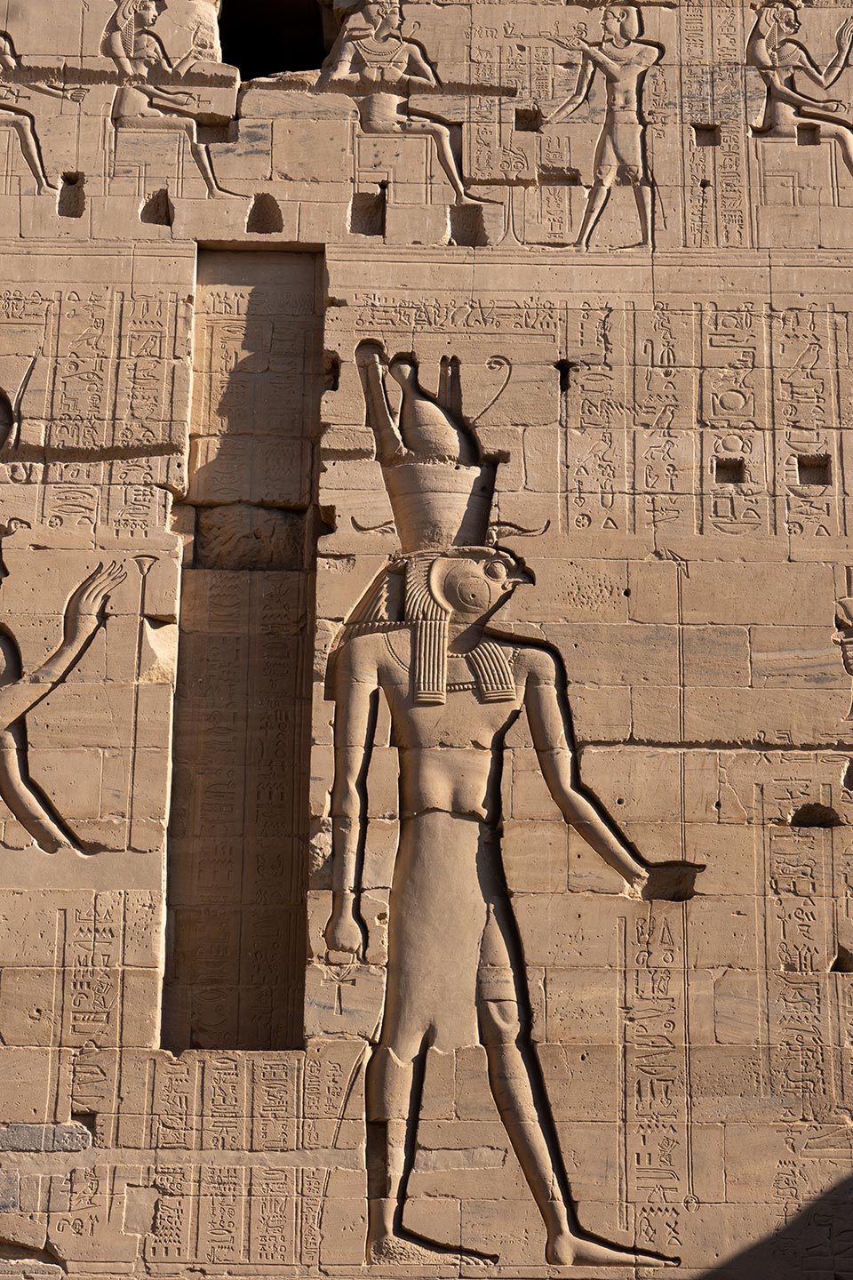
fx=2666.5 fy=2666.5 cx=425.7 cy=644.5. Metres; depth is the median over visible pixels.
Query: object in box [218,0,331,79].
window opening
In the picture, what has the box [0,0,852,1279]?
stone wall
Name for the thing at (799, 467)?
hole
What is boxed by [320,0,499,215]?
figure
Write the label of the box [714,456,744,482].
hole
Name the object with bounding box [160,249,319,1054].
niche
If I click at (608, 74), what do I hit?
figure
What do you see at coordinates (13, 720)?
figure
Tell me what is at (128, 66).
figure
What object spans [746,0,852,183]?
figure
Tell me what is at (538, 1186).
figure
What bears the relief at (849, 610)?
attached to the stone wall
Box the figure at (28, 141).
[0,34,84,198]
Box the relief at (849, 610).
[832,568,852,716]
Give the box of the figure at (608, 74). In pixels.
[545,4,660,249]
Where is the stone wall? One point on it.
(640, 574)
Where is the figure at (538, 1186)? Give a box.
[319,330,695,1273]
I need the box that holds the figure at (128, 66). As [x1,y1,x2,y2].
[99,0,248,201]
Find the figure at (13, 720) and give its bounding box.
[0,370,133,855]
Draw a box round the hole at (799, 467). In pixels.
[794,455,831,485]
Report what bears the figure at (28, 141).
attached to the stone wall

= = = =

◆ Exercise requirements ◆
Write out, word for word, every line from the one containing "Draw a box round" through the last line of the records above.

◆ Response ◆
Draw a box round the hole at (799, 467). In pixels.
[794,455,831,485]
Report what bears the figure at (28, 141).
attached to the stone wall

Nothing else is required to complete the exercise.